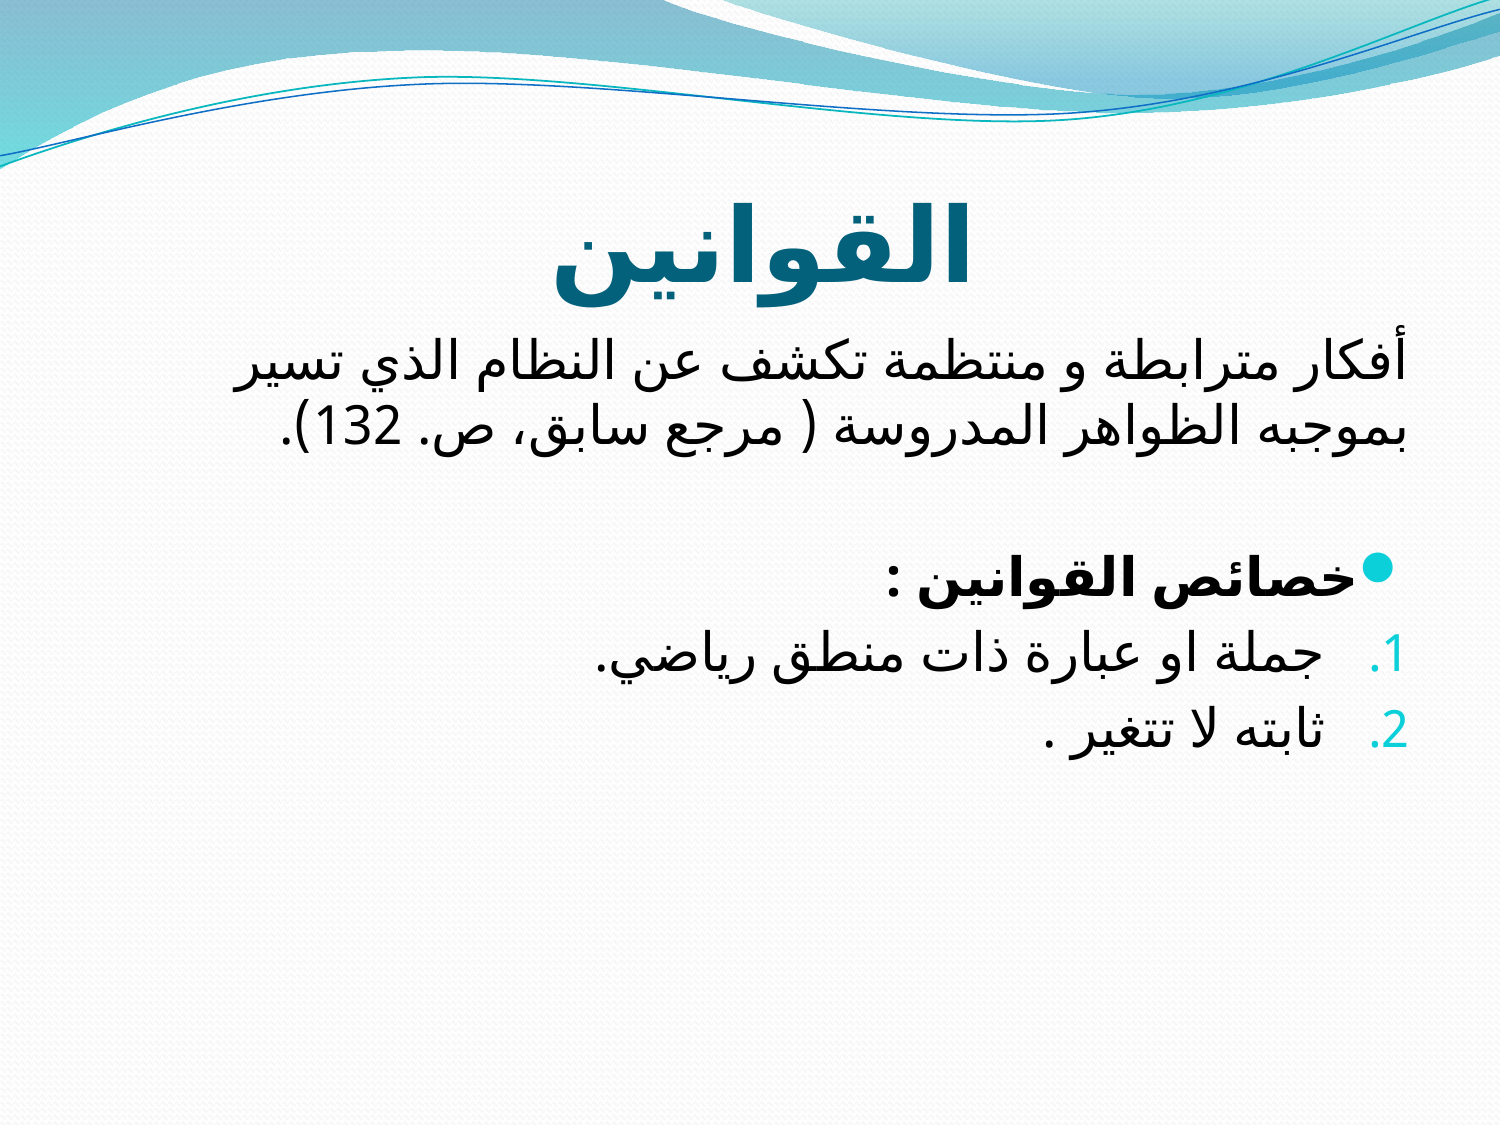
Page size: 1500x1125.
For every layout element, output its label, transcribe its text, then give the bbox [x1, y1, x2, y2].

title القوانين [75, 115, 1425, 303]
list أفكار مترابطة و منتظمة تكشف عن النظام الذي تسير بموجبه الظواهر المدروسة ( مرجع سابق، ص. 132). خصائص القوانين : جملة او عبارة ذات منطق رياضي. ثابته لا تتغير . [75, 317, 1425, 1038]
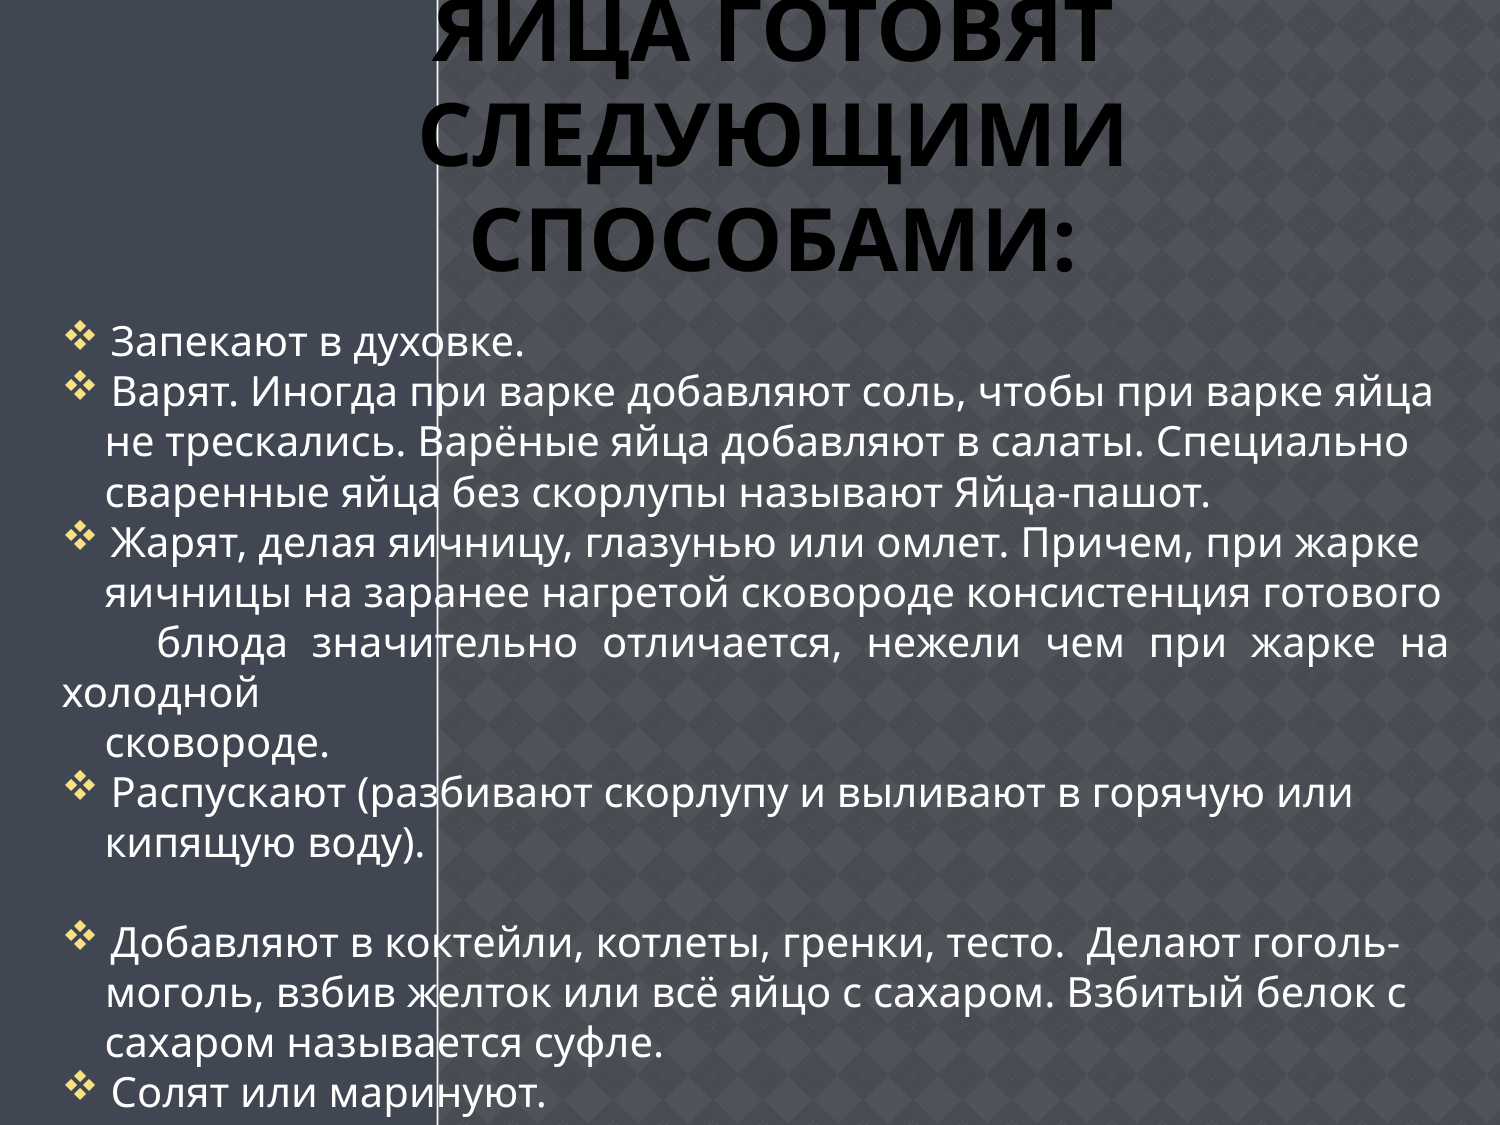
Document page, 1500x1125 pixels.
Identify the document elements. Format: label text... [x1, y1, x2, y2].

text_box Запекают в духовке. Варят. Иногда при варке добавляют соль, чтобы при варке яйца не трескались. Варёные яйца добавляют в салаты. Специально сваренные яйца без скорлупы называют Яйца-пашот. Жарят, делая яичницу, глазунью или омлет. Причем, при жарке яичницы на заранее нагретой сковороде консистенция готового блюда значительно отличается, нежели чем при жарке на холодной сковороде. Распускают (разбивают скорлупу и выливают в горячую или кипящую воду). Добавляют в коктейли, котлеты, гренки, тесто. Делают гоголь- моголь, взбив желток или всё яйцо с сахаром. Взбитый белок с сахаром называется суфле. Солят или маринуют. [46, 257, 1465, 1123]
title Яйца готовят следующими способами: [93, 0, 1454, 289]
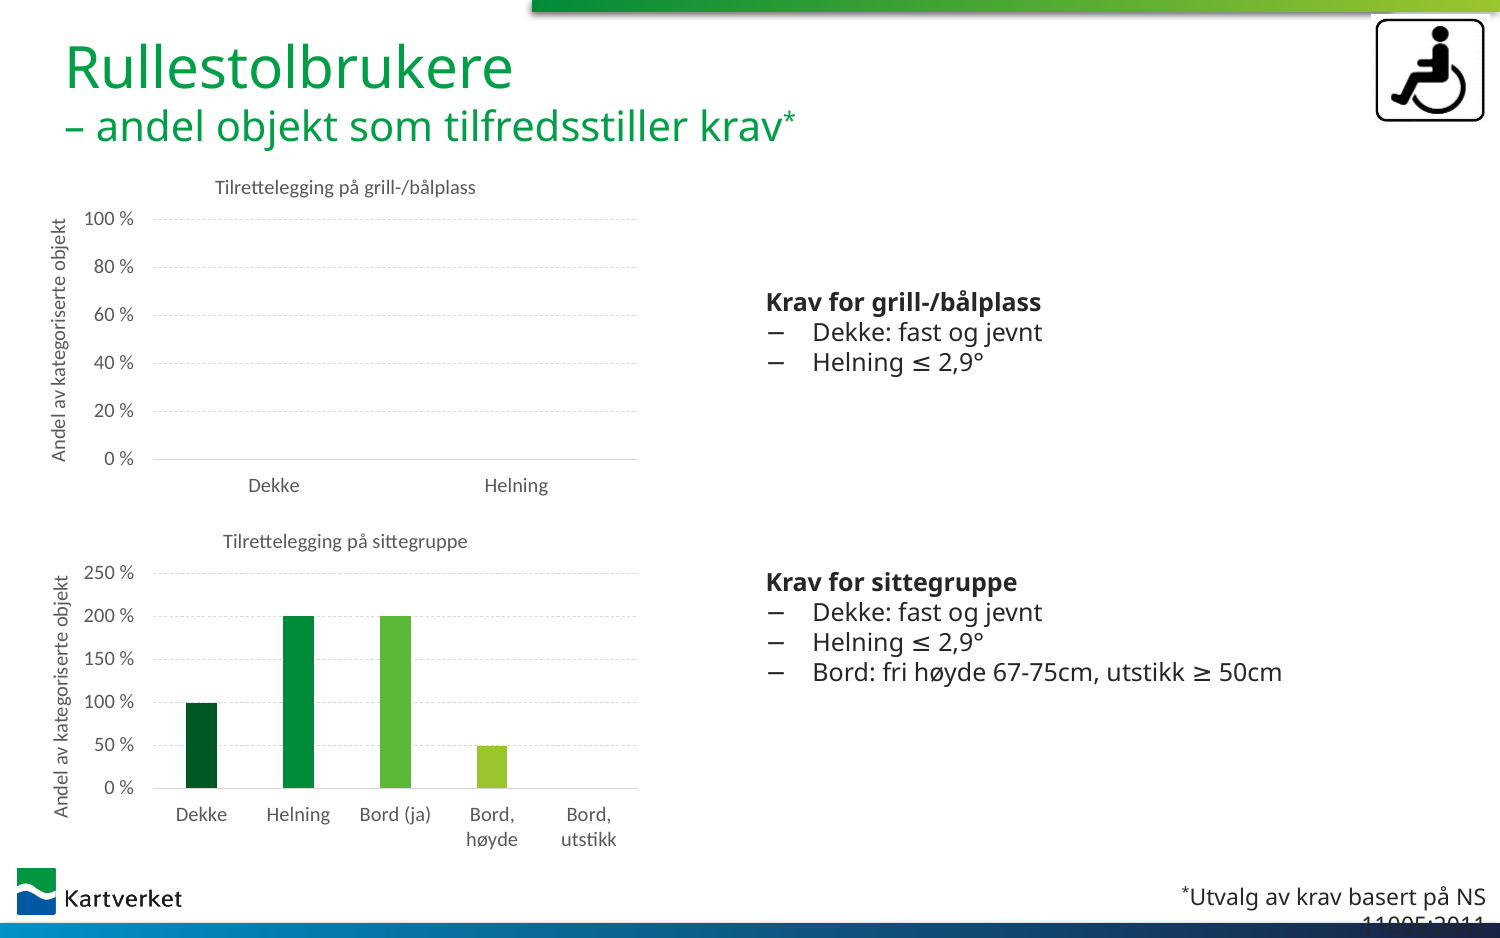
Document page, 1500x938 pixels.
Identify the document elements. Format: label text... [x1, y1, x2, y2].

text_box Rullestolbrukere – andel objekt som tilfredsstiller krav* [49, 14, 1431, 158]
text_box Krav for sittegruppe Dekke: fast og jevnt Helning ≤ 2,9° Bord: fri høyde 67-75cm, utstikk ≥ 50cm [750, 559, 1500, 694]
picture [41, 166, 650, 505]
text_box *Utvalg av krav basert på NS 11005:2011 [1068, 873, 1500, 938]
picture [41, 520, 650, 859]
picture [1371, 13, 1491, 127]
text_box Krav for grill-/bålplass Dekke: fast og jevnt Helning ≤ 2,9° [750, 279, 1452, 384]
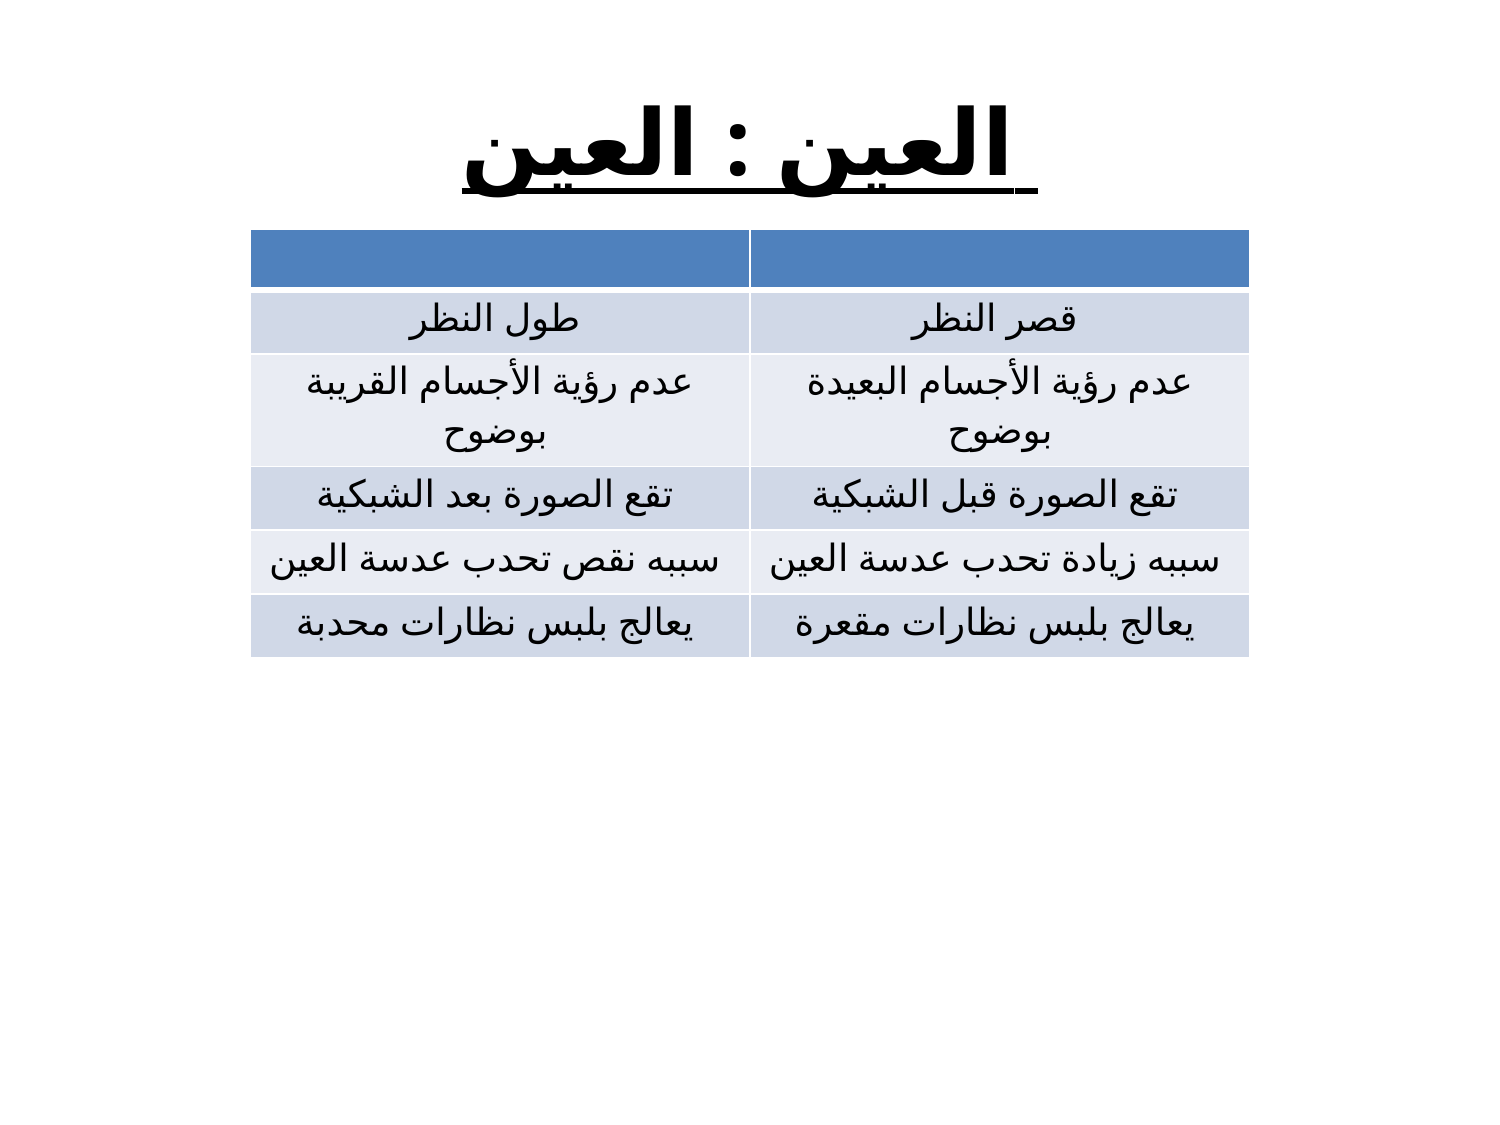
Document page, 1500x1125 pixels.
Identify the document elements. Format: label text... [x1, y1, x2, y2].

table_header [251, 230, 749, 287]
table_cell يعالج بلبس نظارات مقعرة [751, 595, 1249, 657]
table_header [751, 230, 1249, 287]
table_cell طول النظر [251, 293, 749, 353]
table_cell سببه زيادة تحدب عدسة العين [751, 531, 1249, 593]
table_cell تقع الصورة بعد الشبكية [251, 467, 749, 529]
table_cell تقع الصورة قبل الشبكية [751, 467, 1249, 529]
table_cell سببه نقص تحدب عدسة العين [251, 531, 749, 593]
table_cell عدم رؤية الأجسام البعيدة بوضوح [751, 355, 1249, 466]
table_cell قصر النظر [751, 293, 1249, 353]
table_cell عدم رؤية الأجسام القريبة بوضوح [251, 355, 749, 466]
title العين : العين [75, 45, 1425, 233]
table_cell يعالج بلبس نظارات محدبة [251, 595, 749, 657]
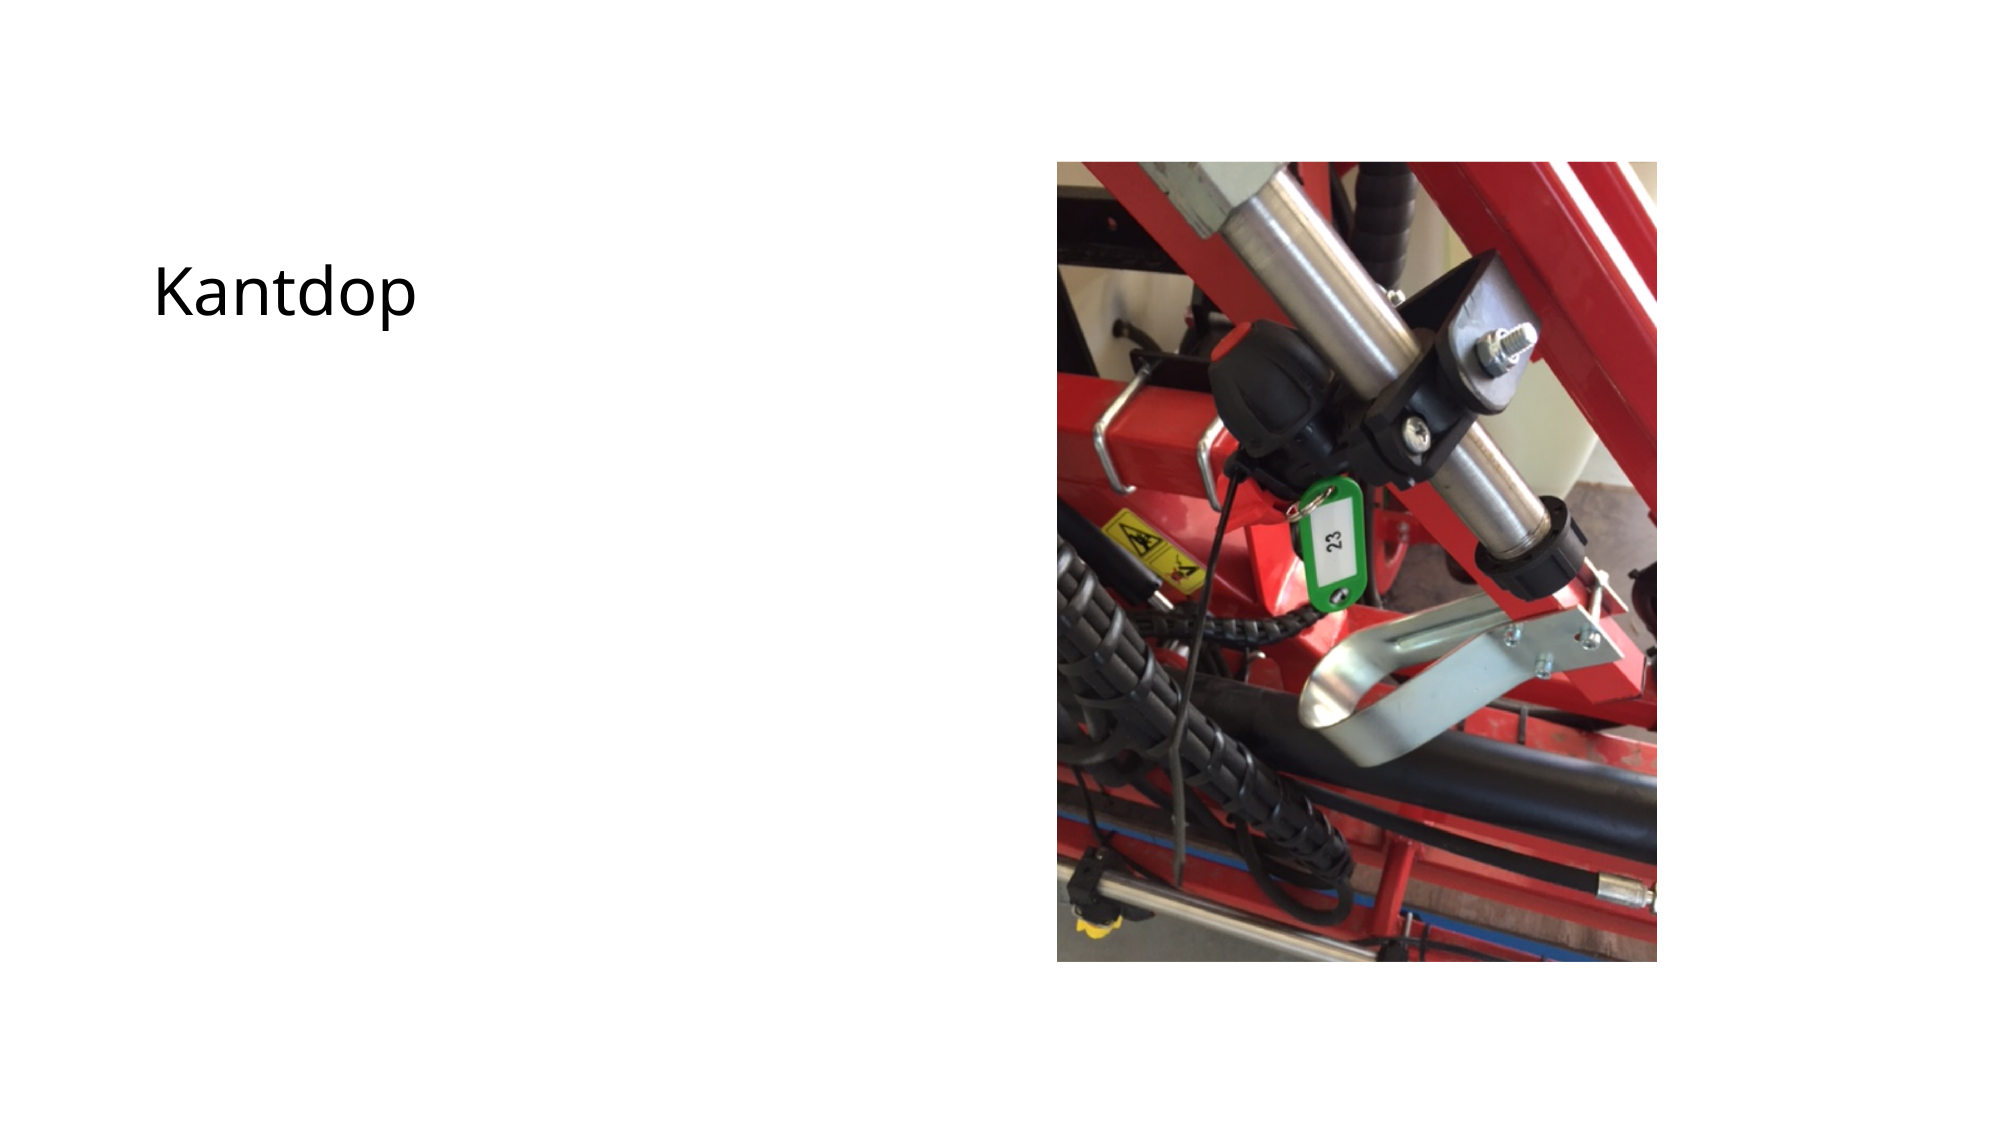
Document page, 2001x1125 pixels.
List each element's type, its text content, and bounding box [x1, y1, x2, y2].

picture [1057, 163, 1657, 261]
title Kantdop [137, 75, 783, 338]
picture [1057, 862, 1657, 961]
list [956, 261, 1757, 862]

JOB ITEM:
Each entry above must be set down word for word; none of its pictures belong in the copy.

ANSWER SPACE:
Page size: 1500x1125.
For every layout element, output its label, transcribe its text, then give the bbox [x1, y1, x2, y2].

title القوانين [75, 115, 1425, 303]
list أفكار مترابطة و منتظمة تكشف عن النظام الذي تسير بموجبه الظواهر المدروسة ( مرجع سابق، ص. 132). خصائص القوانين : جملة او عبارة ذات منطق رياضي. ثابته لا تتغير . [75, 317, 1425, 1038]
Document page, 1500x1125 pixels.
Identify the document elements. Format: label text... [x1, y1, x2, y2].

text_box Запекают в духовке. Варят. Иногда при варке добавляют соль, чтобы при варке яйца не трескались. Варёные яйца добавляют в салаты. Специально сваренные яйца без скорлупы называют Яйца-пашот. Жарят, делая яичницу, глазунью или омлет. Причем, при жарке яичницы на заранее нагретой сковороде консистенция готового блюда значительно отличается, нежели чем при жарке на холодной сковороде. Распускают (разбивают скорлупу и выливают в горячую или кипящую воду). Добавляют в коктейли, котлеты, гренки, тесто. Делают гоголь- моголь, взбив желток или всё яйцо с сахаром. Взбитый белок с сахаром называется суфле. Солят или маринуют. [46, 257, 1465, 1123]
title Яйца готовят следующими способами: [93, 0, 1454, 289]
Document page, 1500x938 pixels.
Identify the document elements. Format: label text... [x1, y1, x2, y2].

text_box Rullestolbrukere – andel objekt som tilfredsstiller krav* [49, 14, 1431, 158]
text_box Krav for sittegruppe Dekke: fast og jevnt Helning ≤ 2,9° Bord: fri høyde 67-75cm, utstikk ≥ 50cm [750, 559, 1500, 694]
picture [41, 166, 650, 505]
text_box *Utvalg av krav basert på NS 11005:2011 [1068, 873, 1500, 938]
picture [41, 520, 650, 859]
picture [1371, 13, 1491, 127]
text_box Krav for grill-/bålplass Dekke: fast og jevnt Helning ≤ 2,9° [750, 279, 1452, 384]
Document page, 1500x1125 pixels.
Identify the document elements. Format: label text... [x1, y1, x2, y2].

table_header [251, 230, 749, 287]
table_cell يعالج بلبس نظارات مقعرة [751, 595, 1249, 657]
table_header [751, 230, 1249, 287]
table_cell طول النظر [251, 293, 749, 353]
table_cell سببه زيادة تحدب عدسة العين [751, 531, 1249, 593]
table_cell تقع الصورة بعد الشبكية [251, 467, 749, 529]
table_cell تقع الصورة قبل الشبكية [751, 467, 1249, 529]
table_cell سببه نقص تحدب عدسة العين [251, 531, 749, 593]
table_cell عدم رؤية الأجسام البعيدة بوضوح [751, 355, 1249, 466]
table_cell قصر النظر [751, 293, 1249, 353]
table_cell عدم رؤية الأجسام القريبة بوضوح [251, 355, 749, 466]
title العين : العين [75, 45, 1425, 233]
table_cell يعالج بلبس نظارات محدبة [251, 595, 749, 657]
Document page, 2001x1125 pixels.
List each element's type, its text content, and bounding box [x1, y1, x2, y2].

picture [1057, 163, 1657, 261]
title Kantdop [137, 75, 783, 338]
picture [1057, 862, 1657, 961]
list [956, 261, 1757, 862]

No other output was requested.